Isaac Adebayo and his wife Temitayo were having a hard time finding a place to sleep in Toronto after their long and difficult journey to Canada from Nigeria. They ended up sleeping in a church basement for a couple of nights.
“It was really challenging, it wasn’t funny at all,” Adebayo said. “You call Toronto Central Family Intake six to seven times a day and they do not pick up the phone. When they do, they tell you the shelter is filled up, they have no spaces.”
The agony of finding a place to call home continued for Adebayo and his wife until Romero House, a charity that provides transitional housing for refugees in Toronto, connected them with Sherry Johnson and her family, who hosted them in their house.
Adebayo said all they were looking for was a safe place to stay until things got better, but Johnson and her family have offered them more than a roof over their heads.
“It was really amazing staying with Sherry, Joe, and little Marshall. They took us like we were part of their family,” he said.
Johnson said she, her husband Joe Burns and their 10-year-old son Marshall have been hosting refugee families for four years now, offering them love and a place to live until they find permanent housing.
She said the idea of having a spare bedroom that is empty most of the time has been irritating her for years, especially knowing that people are sleeping on the streets.
“It seems silly to me that people were sleeping on the streets and didn’t have homes and yet we had this spare bedroom sitting here not being used,” Johnson said.
She said the hosting experience has been rewarding for her and her family as it opens the door for them to make lifelong friends, learn new cultures, and get to try new food.
“We are getting as much out of this as the families who stay with us,” Johnson said.
Romeo House has been calling out for Toronto families who have extra space to host refugee families as more refugee claimants have begun to arrive in Canada in November 2021 and the Toronto shelter system is at zero or near-zero capacity, said settlement worker Laura Friesen.
“There’s like shelter (COVID-19) outbreaks at a number of shelters right now,” Friesen said. “They would actually stop intake at that point so it’s just creating this huge crisis for people who arrived in Canada, and they literally have nowhere to go.”
She said there are no strings attached to Romero House’s community host program and that all is expected from the hosting families is to provide a room until the refugee family can get a spot in the Toronto shelter system.
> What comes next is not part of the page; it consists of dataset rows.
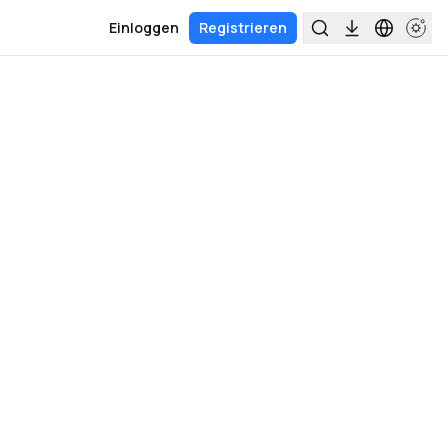
Einloggen
Registrieren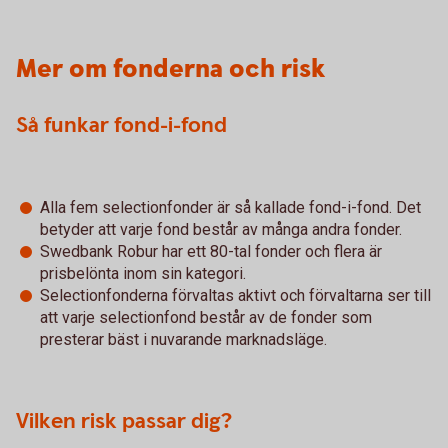
Mer om fonderna och risk
Så funkar fond-i-fond
Alla fem selectionfonder är så kallade fond-i-fond. Det
betyder att varje fond består av många andra fonder.
Swedbank Robur har ett 80-tal fonder och flera är
prisbelönta inom sin kategori.
Selectionfonderna förvaltas aktivt och förvaltarna ser till
att varje selectionfond består av de fonder som
presterar bäst i nuvarande marknadsläge.
Vilken risk passar dig?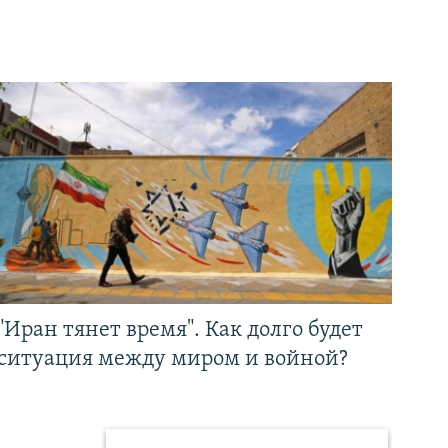
"Иран тянет время". Как долго будет
ситуация между миром и войной?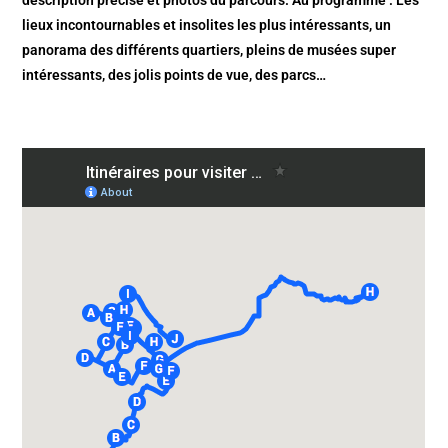
description précise et photos du parcours. Au programme : Les
lieux incontournables et insolites les plus intéressants, un
panorama des différents quartiers, pleins de musées super
intéressants, des jolis points de vue, des parcs…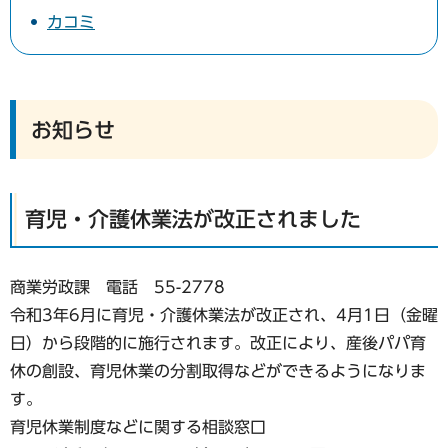
カコミ
お知らせ
育児・介護休業法が改正されました
商業労政課 電話 55-2778
令和3年6月に育児・介護休業法が改正され、4月1日（金曜
日）から段階的に施行されます。改正により、産後パパ育
休の創設、育児休業の分割取得などができるようになりま
す。
育児休業制度などに関する相談窓口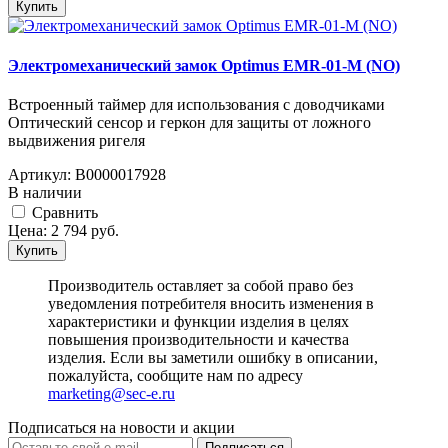
Купить
Электромеханический замок Optimus EMR-01-M (NO)
Встроенный таймер для использования с доводчиками
Оптический сенсор и геркон для защиты от ложного
выдвижения ригел­­я
Артикул:
В0000017928
В наличии
Cравнить
Цена:
2 794
руб.
Купить
Производитель оставляет за собой право без
уведомления потребителя вносить изменения в
характеристики и функции изделия в целях
повышения производительности и качества
изделия. Если вы заметили ошибку в описании,
пожалуйста, сообщите нам по адресу
marketing@sec-e.ru
Подписаться на новости и акции
Подписаться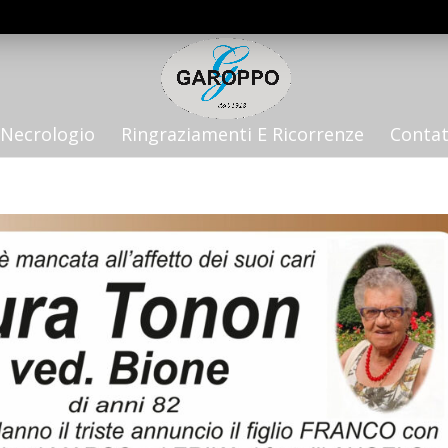
Necrologio
Ringraziamenti E Ricorrenze
Contat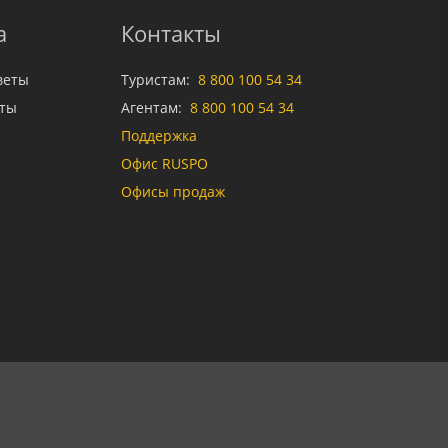
а
Контакты
веты
Туристам:
8 800 100 54 34
аты
Агентам:
8 800 100 54 34
Поддержка
Офис RUSPO
Офисы продаж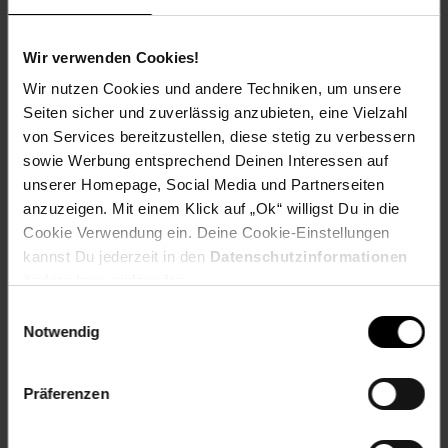
Versandinformationen
Wir verwenden Cookies!
Wir nutzen Cookies und andere Techniken, um unsere
Seiten sicher und zuverlässig anzubieten, eine Vielzahl
Herstellerinformationen
von Services bereitzustellen, diese stetig zu verbessern
sowie Werbung entsprechend Deinen Interessen auf
unserer Homepage, Social Media und Partnerseiten
anzuzeigen. Mit einem Klick auf „Ok“ willigst Du in die
Fußzeile
Cookie Verwendung ein. Deine Cookie-Einstellungen
Weitere Online-Angebote
kannst Du jederzeit in den
Datenschutzinformationen
ändern bzw. widerrufen.
Netto Reisen
TV-Shop
Weinwelt
Einwilligungsauswahl
Notwendig
Präferenzen
Rezeptwelt
NettoKOM
Karriere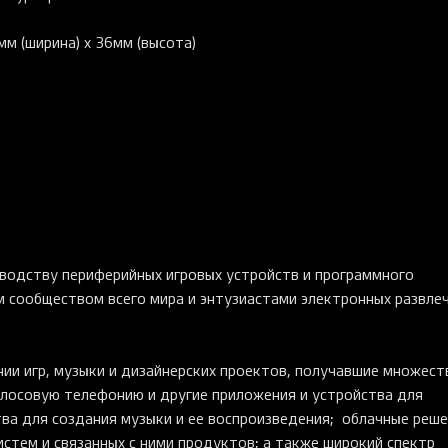
м (ширина) x 36мм (высота)
26 999 ₽
29 999 ₽
Razer BlackWidow V4 Pro 75
(Orange Switch), Black
В КОРЗИНУ
водству периферийных игровых устройств и программного
м сообществом всего мира и энтузиастами электронных развле
ии игр, музыки и дизайнерских проектов, получавшие множест
олосовую телефонию и другие приложения и устройства для
тва для создания музыки и ее воспроизведения; облачные реш
стем и связанных с ними продуктов; а также широкий спектр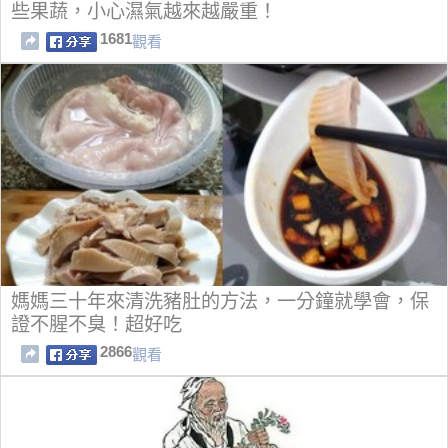
些果蔬，小心濕氣越來越嚴重！
1681
觀看
媽媽三十年來清洗豬肚的方法，一分鐘就學會，保
證不腥不臭！超好吃
2866
觀看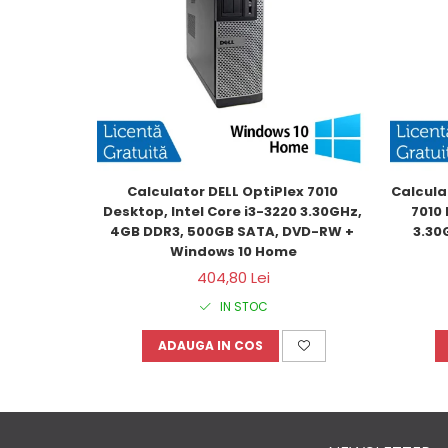
Calculator DELL OptiPlex 7010 
Calcula
Desktop, Intel Core i3-3220 3.30GHz, 
7010 
4GB DDR3, 500GB SATA, DVD-RW + 
3.30
Windows 10 Home
404,80 Lei
IN STOC
ADAUGA IN COS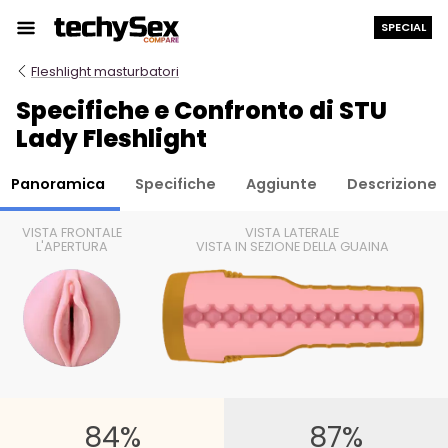
Salta
SPECIAL
al
contenuto
Fleshlight masturbatori
Specifiche e Confronto di STU
Lady Fleshlight
Panoramica
Specifiche
Aggiunte
Descrizione
VISTA FRONTALE
VISTA LATERALE
L'APERTURA
VISTA IN SEZIONE DELLA GUAINA
84%
87%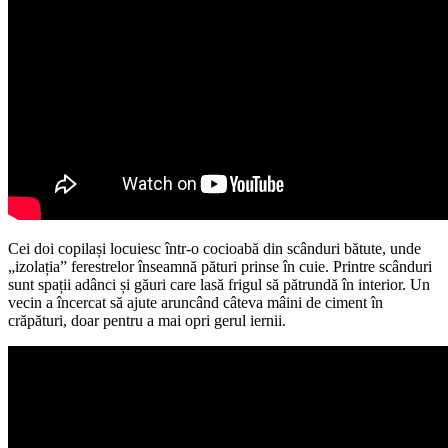
Cei doi copilași locuiesc într-o cocioabă din scânduri bătute, unde
„izolația” ferestrelor înseamnă pături prinse în cuie. Printre scânduri
sunt spații adânci și găuri care lasă frigul să pătrundă în interior. Un
vecin a încercat să ajute aruncând câteva mâini de ciment în
crăpături, doar pentru a mai opri gerul iernii.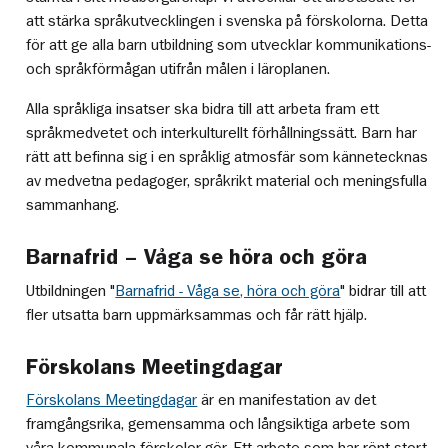
att stärka språkutvecklingen i svenska på förskolorna. Detta
för att ge alla barn utbildning som utvecklar kommunikations-
och språkförmågan utifrån målen i läroplanen.
Alla språkliga insatser ska bidra till att arbeta fram ett
språkmedvetet och interkulturellt förhållningssätt. Barn har
rätt att befinna sig i en språklig atmosfär som kännetecknas
av medvetna pedagoger, språkrikt material och meningsfulla
sammanhang.
Barnafrid – Våga se höra och göra
Utbildningen "
Barnafrid - Våga se, höra och göra
" bidrar till att
fler utsatta barn uppmärksammas och får rätt hjälp.
Förskolans Meetingdagar
Förskolans Meetingdagar
är en manifestation av det
framgångsrika, gemensamma och långsiktiga arbete som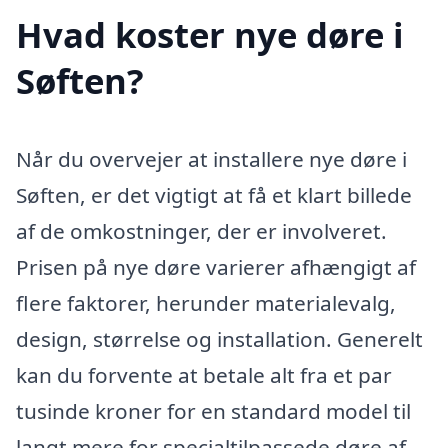
Hvad koster nye døre i
Søften?
Når du overvejer at installere nye døre i
Søften, er det vigtigt at få et klart billede
af de omkostninger, der er involveret.
Prisen på nye døre varierer afhængigt af
flere faktorer, herunder materialevalg,
design, størrelse og installation. Generelt
kan du forvente at betale alt fra et par
tusinde kroner for en standard model til
langt mere for specialtilpassede døre af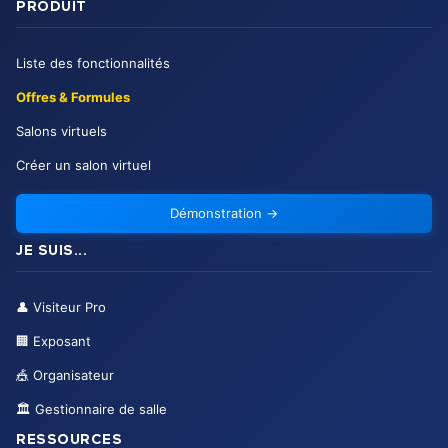
PRODUIT
Liste des fonctionnalités
Offres & Formules
Salons virtuels
Créer un salon virtuel
Démonstration
→
JE SUIS...
👤
Visiteur Pro
🏢
Exposant
🎪
Organisateur
🏛️
Gestionnaire de salle
RESSOURCES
“If you want to offer up your place for a longer period of time or if you want to offer certain supports, for example, like transportation then that’s all very welcome,” Friesen said.
The City of Toronto said in an emailed statement to Humber News that the city has activated the Refugee Capacity Plan that meets the “unforeseen increases in refugee populations in Toronto.” But that plan won’t be effectively implemented without more support from the federal and provincial governments.
“Without immediate leadership and support from the federal and provincial governments to ensure a planned and collaborative approach to successful settlement, the City will be unable to effectively implement this Plan,” the city said.
Adebayo said they became permanent residents in December 2021 and their plan now is to get back to school and get better jobs so they can give back to the community that helped them when they needed it most.
“We can never forget Sherry and her family,” Adebayo said. “if it was not for them, we would not be here today.”